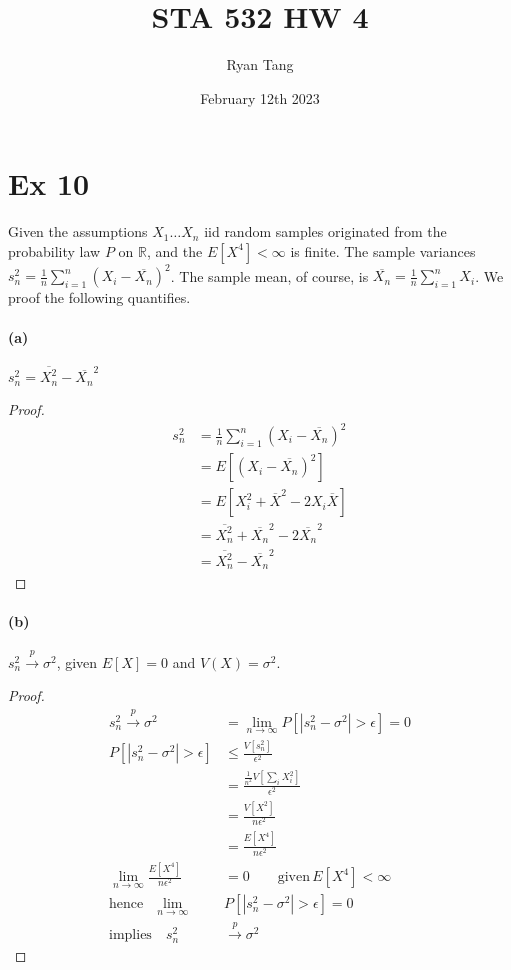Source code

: \documentclass[11pt, letterpaper]{article}
\author{Ryan Tang}
\title{STA 532 HW 4}
\date{February 12th 2023}
\begin{document}
\maketitle

\section{Ex 10}
Given the assumptions $X_1 \dots X_n$ iid random samples originated from the probability law $P$ on $\mathbb{R}$, and the $E[X^4] <\infty$ is finite. The sample variances $s^2_n = \frac{1}{n} \sum_{i=1}^n (X_i - \overline{X_n})^2$. The sample mean, of course, is $\overline{X_n} = \frac{1}{n} \sum_{i=1}^n X_i$. We proof the following quantifies.
\paragraph{(a)} $s^2_n = \overline{X^2_n} - \overline{X_n}^2$
\begin{proof}\begin{align*}
    s^2_n &= \frac{1}{n} \sum_{i=1}^n (X_i - \overline{X_n})^2 \\
        &= E[(X_i - \overline{X_n})^2] \\
        &= E[X_i^2 + \overline{X}^2 - 2X_i\overline{X}] \\
        &= \overline{X^2_n} + \overline{X_n}^2 - 2\overline{X_n}^2 \\
        &= \overline{X^2_n} - \overline{X_n}^2
\end{align*}\end{proof}

\paragraph{(b)} $s^2_n \xrightarrow{p} \sigma^2$, given $E[X] = 0$ and $V(X) = \sigma^2$.
\begin{proof}\begin{align*}
    s^2_n \xrightarrow{p} \sigma^2 &= \lim_{n \rightarrow \infty} P[|s^2_n - \sigma^2| > \epsilon] = 0 \\
    P[|s^2_n - \sigma^2| > \epsilon] &\leq \frac{V[s^2_n]}{\epsilon^2} \\
        &= \frac{\frac{1}{n^2}V[\sum_i X_i^2]}{\epsilon^2} \\
        &= \frac{V[X^2]}{n\epsilon^2} \\
        &= \frac{E[X^4]}{n\epsilon^2} \\
    \lim_{n \rightarrow \infty} \frac{E[X^4]}{n\epsilon^2} &= 0 \quad\quad \text{given}\, E[X^4] < \infty \\
    \text{hence}\quad \lim_{n \rightarrow \infty} &P[|s^2_n - \sigma^2| > \epsilon] = 0 \\
    \text{implies}\quad s^2_n &\xrightarrow{p} \sigma^2
\end{align*}\end{proof}
\end{document}
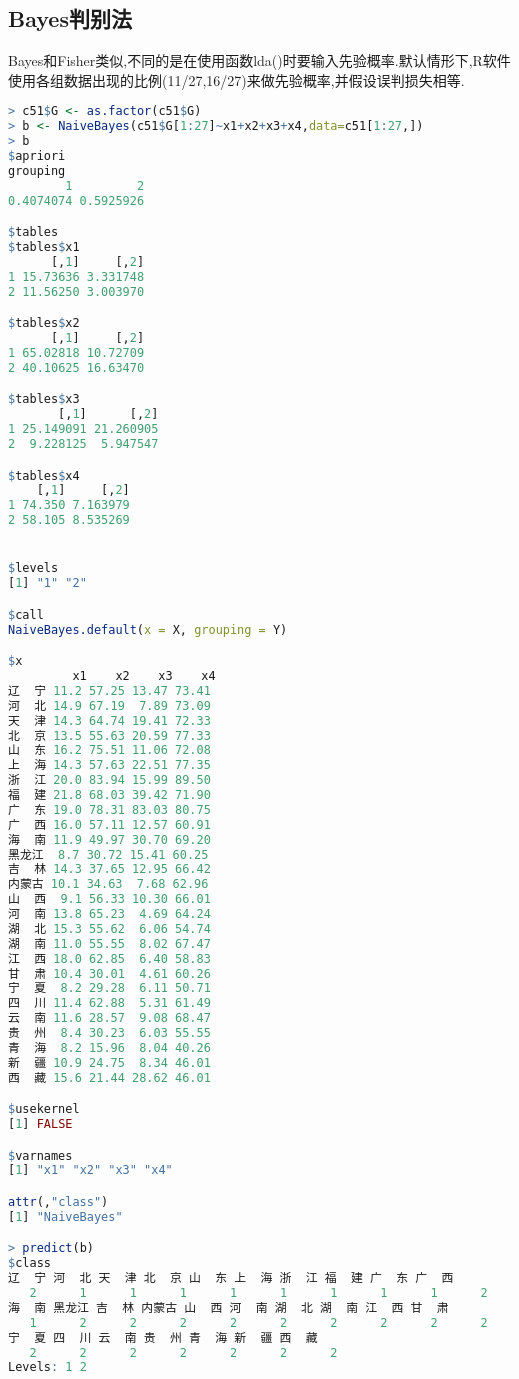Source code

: \documentclass[11pt,a4paper,oneside]{book}
\begin{document}
\subsection{Bayes判别法}
Bayes和Fisher类似,不同的是在使用函数lda()时要输入先验概率.默认情形下,R软件使用各组数据出现的比例(11/27,16/27)来做先验概率,并假设误判损失相等.
\begin{lstlisting}[language=r]
> c51$G <- as.factor(c51$G)
> b <- NaiveBayes(c51$G[1:27]~x1+x2+x3+x4,data=c51[1:27,])
> b
$apriori
grouping
        1         2 
0.4074074 0.5925926 

$tables
$tables$x1
      [,1]     [,2]
1 15.73636 3.331748
2 11.56250 3.003970

$tables$x2
      [,1]     [,2]
1 65.02818 10.72709
2 40.10625 16.63470

$tables$x3
       [,1]      [,2]
1 25.149091 21.260905
2  9.228125  5.947547

$tables$x4
    [,1]     [,2]
1 74.350 7.163979
2 58.105 8.535269


$levels
[1] "1" "2"

$call
NaiveBayes.default(x = X, grouping = Y)

$x
         x1    x2    x3    x4
辽  宁 11.2 57.25 13.47 73.41
河  北 14.9 67.19  7.89 73.09
天  津 14.3 64.74 19.41 72.33
北  京 13.5 55.63 20.59 77.33
山  东 16.2 75.51 11.06 72.08
上  海 14.3 57.63 22.51 77.35
浙  江 20.0 83.94 15.99 89.50
福  建 21.8 68.03 39.42 71.90
广  东 19.0 78.31 83.03 80.75
广  西 16.0 57.11 12.57 60.91
海  南 11.9 49.97 30.70 69.20
黑龙江  8.7 30.72 15.41 60.25
吉  林 14.3 37.65 12.95 66.42
内蒙古 10.1 34.63  7.68 62.96
山  西  9.1 56.33 10.30 66.01
河  南 13.8 65.23  4.69 64.24
湖  北 15.3 55.62  6.06 54.74
湖  南 11.0 55.55  8.02 67.47
江  西 18.0 62.85  6.40 58.83
甘  肃 10.4 30.01  4.61 60.26
宁  夏  8.2 29.28  6.11 50.71
四  川 11.4 62.88  5.31 61.49
云  南 11.6 28.57  9.08 68.47
贵  州  8.4 30.23  6.03 55.55
青  海  8.2 15.96  8.04 40.26
新  疆 10.9 24.75  8.34 46.01
西  藏 15.6 21.44 28.62 46.01

$usekernel
[1] FALSE

$varnames
[1] "x1" "x2" "x3" "x4"

attr(,"class")
[1] "NaiveBayes"

> predict(b)
$class
辽  宁 河  北 天  津 北  京 山  东 上  海 浙  江 福  建 广  东 广  西 
   2      1      1      1      1      1      1      1      1      2 
海  南 黑龙江 吉  林 内蒙古 山  西 河  南 湖  北 湖  南 江  西 甘  肃 
   1      2      2      2      2      2      2      2      2      2 
宁  夏 四  川 云  南 贵  州 青  海 新  疆 西  藏 
   2      2      2      2      2      2      2 
Levels: 1 2


\end{lstlisting}
\end{document}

[Work to complete]
What is needed is an exact copy of every entry, minus the images.

[Task response]
Source code

: \documentclass[11pt, letterpaper]{article}
\author{Ryan Tang}
\title{STA 532 HW 4}
\date{February 12th 2023}
\begin{document}
\maketitle

\section{Ex 10}
Given the assumptions $X_1 \dots X_n$ iid random samples originated from the probability law $P$ on $\mathbb{R}$, and the $E[X^4] <\infty$ is finite. The sample variances $s^2_n = \frac{1}{n} \sum_{i=1}^n (X_i - \overline{X_n})^2$. The sample mean, of course, is $\overline{X_n} = \frac{1}{n} \sum_{i=1}^n X_i$. We proof the following quantifies.
\paragraph{(a)} $s^2_n = \overline{X^2_n} - \overline{X_n}^2$
\begin{proof}\begin{align*}
    s^2_n &= \frac{1}{n} \sum_{i=1}^n (X_i - \overline{X_n})^2 \\
        &= E[(X_i - \overline{X_n})^2] \\
        &= E[X_i^2 + \overline{X}^2 - 2X_i\overline{X}] \\
        &= \overline{X^2_n} + \overline{X_n}^2 - 2\overline{X_n}^2 \\
        &= \overline{X^2_n} - \overline{X_n}^2
\end{align*}\end{proof}

\paragraph{(b)} $s^2_n \xrightarrow{p} \sigma^2$, given $E[X] = 0$ and $V(X) = \sigma^2$.
\begin{proof}\begin{align*}
    s^2_n \xrightarrow{p} \sigma^2 &= \lim_{n \rightarrow \infty} P[|s^2_n - \sigma^2| > \epsilon] = 0 \\
    P[|s^2_n - \sigma^2| > \epsilon] &\leq \frac{V[s^2_n]}{\epsilon^2} \\
        &= \frac{\frac{1}{n^2}V[\sum_i X_i^2]}{\epsilon^2} \\
        &= \frac{V[X^2]}{n\epsilon^2} \\
        &= \frac{E[X^4]}{n\epsilon^2} \\
    \lim_{n \rightarrow \infty} \frac{E[X^4]}{n\epsilon^2} &= 0 \quad\quad \text{given}\, E[X^4] < \infty \\
    \text{hence}\quad \lim_{n \rightarrow \infty} &P[|s^2_n - \sigma^2| > \epsilon] = 0 \\
    \text{implies}\quad s^2_n &\xrightarrow{p} \sigma^2
\end{align*}\end{proof}
\end{document}
Source code

: \documentclass[11pt,a4paper,oneside]{book}
\begin{document}
\subsection{Bayes判别法}
Bayes和Fisher类似,不同的是在使用函数lda()时要输入先验概率.默认情形下,R软件使用各组数据出现的比例(11/27,16/27)来做先验概率,并假设误判损失相等.
\begin{lstlisting}[language=r]
> c51$G <- as.factor(c51$G)
> b <- NaiveBayes(c51$G[1:27]~x1+x2+x3+x4,data=c51[1:27,])
> b
$apriori
grouping
        1         2 
0.4074074 0.5925926 

$tables
$tables$x1
      [,1]     [,2]
1 15.73636 3.331748
2 11.56250 3.003970

$tables$x2
      [,1]     [,2]
1 65.02818 10.72709
2 40.10625 16.63470

$tables$x3
       [,1]      [,2]
1 25.149091 21.260905
2  9.228125  5.947547

$tables$x4
    [,1]     [,2]
1 74.350 7.163979
2 58.105 8.535269


$levels
[1] "1" "2"

$call
NaiveBayes.default(x = X, grouping = Y)

$x
         x1    x2    x3    x4
辽  宁 11.2 57.25 13.47 73.41
河  北 14.9 67.19  7.89 73.09
天  津 14.3 64.74 19.41 72.33
北  京 13.5 55.63 20.59 77.33
山  东 16.2 75.51 11.06 72.08
上  海 14.3 57.63 22.51 77.35
浙  江 20.0 83.94 15.99 89.50
福  建 21.8 68.03 39.42 71.90
广  东 19.0 78.31 83.03 80.75
广  西 16.0 57.11 12.57 60.91
海  南 11.9 49.97 30.70 69.20
黑龙江  8.7 30.72 15.41 60.25
吉  林 14.3 37.65 12.95 66.42
内蒙古 10.1 34.63  7.68 62.96
山  西  9.1 56.33 10.30 66.01
河  南 13.8 65.23  4.69 64.24
湖  北 15.3 55.62  6.06 54.74
湖  南 11.0 55.55  8.02 67.47
江  西 18.0 62.85  6.40 58.83
甘  肃 10.4 30.01  4.61 60.26
宁  夏  8.2 29.28  6.11 50.71
四  川 11.4 62.88  5.31 61.49
云  南 11.6 28.57  9.08 68.47
贵  州  8.4 30.23  6.03 55.55
青  海  8.2 15.96  8.04 40.26
新  疆 10.9 24.75  8.34 46.01
西  藏 15.6 21.44 28.62 46.01

$usekernel
[1] FALSE

$varnames
[1] "x1" "x2" "x3" "x4"

attr(,"class")
[1] "NaiveBayes"

> predict(b)
$class
辽  宁 河  北 天  津 北  京 山  东 上  海 浙  江 福  建 广  东 广  西 
   2      1      1      1      1      1      1      1      1      2 
海  南 黑龙江 吉  林 内蒙古 山  西 河  南 湖  北 湖  南 江  西 甘  肃 
   1      2      2      2      2      2      2      2      2      2 
宁  夏 四  川 云  南 贵  州 青  海 新  疆 西  藏 
   2      2      2      2      2      2      2 
Levels: 1 2


\end{lstlisting}
\end{document}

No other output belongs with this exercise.